Methods for improving general health by reducing inflammation and providing support for a healthy immune function are receiving intense interest from many fields of research, including the evaluation of nutritional and anti-inflammatory nutraceutical strategies.

A double-blind, randomised, placebo-controlled pilot study was designed to evaluate effects of consumption of an antioxidant-rich, yeast culture-based high-metabolite immunogen


Twenty-five healthy participants consumed 0.5g or placebo daily for 5 weeks. The hematocrit increased significantly in the immunogen group (p<0.04). A mild increase in saliva sIgA upon immunogen consumption (p=0.16) prompted a subsequent 8-week open-label study involving 22 people showing significant increase in secretory Immunoglobulin A (sIgA) (p<0.05).


Seasonal allergies increased in the placebo group, but were not observed in the immunogen group; this was reflected by increased serum IgE in the placebo group compared to the immunogen group (p<0.13). The researchers conclude that consumption of immunogen supported the health of red blood cells and mucosal immune protection.

The consumption of the immunogen resulted in a significant increase in hematocrit (p<0.04), suggesting a beneficial effect on the marrow environment and red blood cell production.

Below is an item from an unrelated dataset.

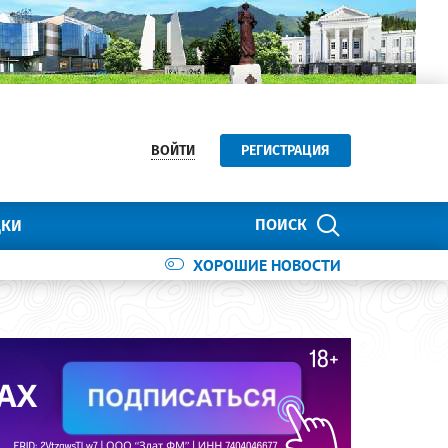
ВОЙТИ
РЕГИСТРАЦИЯ
ПОИСК
ДКИ
ХОРОШИЕ НОВОСТИ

Consumption of another microbial-based nutritional supplement has been shown to provoke a rapid mobilisation of stem cells from marrow in humans, most likely by affecting the bone marrow environment. Adult stem cells are involved in many types of repair including natural processes of tissue remodeling and maintenance of integrity in muscle tissue, central nervous system, liver, kidney and many other tissues. Support of various aspects of stem cell biology has impact on many aspects of health, including prevention of heart disease, diabetes, and cognitive decline. Thus, nutritional strategies for improvement of marrow function and natural repair and rejuvenation mechanisms are subject for serious research efforts.

The timing of the study was such that seasonal allergies started shortly after the study commenced, and the authors believe that this is an important factor for understanding these data.

This data should be seen in the context of the subjective comments, where several participants in the immunogen group reported an absence of their usual seasonal allergies, and some reported that allergies appeared after consumption of immunogen was stopped. It is therefore possible that immunogen was protective against allergies, at least in some participants.

The testing of IgE was added after completion of the clinical study, based on this feedback. Hence, systematic information on the onset of seasonal allergies was not collected, as we had not anticipated this effect. A placebo-controlled clinical trial is currently ongoing to specifically address this question in a larger group of people.

Based on the immunogen-mediated specific activation of B lymphocytes seen in vitro, as well as the previously reported increase in salivary secretory IgA in factory workers exposed to a similar product, it was an important part of this in vivo study to examine, even at a pilot level, to what extent immunogen consumption modulated the production of various immunoglobulins. Saliva IgA is the immunoglobulin, which protects mucosal surfaces from microbial invaders.

A mild increase in saliva IgA was observed in the immunogen group, in contrast to a mild decrease in the placebo group. While the data did not reach statistical significance, it suggested that immunogen consumption supports immune protection across mucosal surfaces. Additionally, a longer open label trial (8 weeks) did reach statistical significance for increased saliva sIgA (p<0.05).

The decrease in saliva sIgA seen in the placebo group may be explained in part by the higher level of serum IgE suggesting that overall the participants in the placebo group were experiencing the onset of seasonal allergies. A link between allergic rhinitis and reduced sIgA has been proposed by another study.

CRP is increasingly used to monitor differences, even within the high-end of the normal range as a measure of wellness, and is linked as a risk factor in cardiovascular disease. The overall state of inflammation was marginally higher in the placebo group than in the immunogen group after the 5-week consumption ended.

The consumption of immunogen did not alter Th1/Th2 cytokine profile, with the interesting exception of IL-10. The serum level of IL-10 was mildly up-regulated upon immunogen consumption (p=0.2), which not only supports an overall anti inflammatory role of immunogen, but also suggests an effect on T-regulatory cells, known to control immune responses via IL-10 production. To what extent consumption of an immunogen initiates events that may partially overlap with immune reactions initiated by mucosal immunisation strategies is unknown. However, mucosal introduction of immune activating compounds, including sublingual vaccination, has been shown to induce IL-10 production as part of a regulatory role.


The data suggest that the immunogen supported the formation of healthy red blood cells, supports mucosal defense and provided anti-inflammatory support. Future studies on chronically inflamed individuals such as patients suffering from chronic fatigue syndrome or cardiovascular disease are warranted.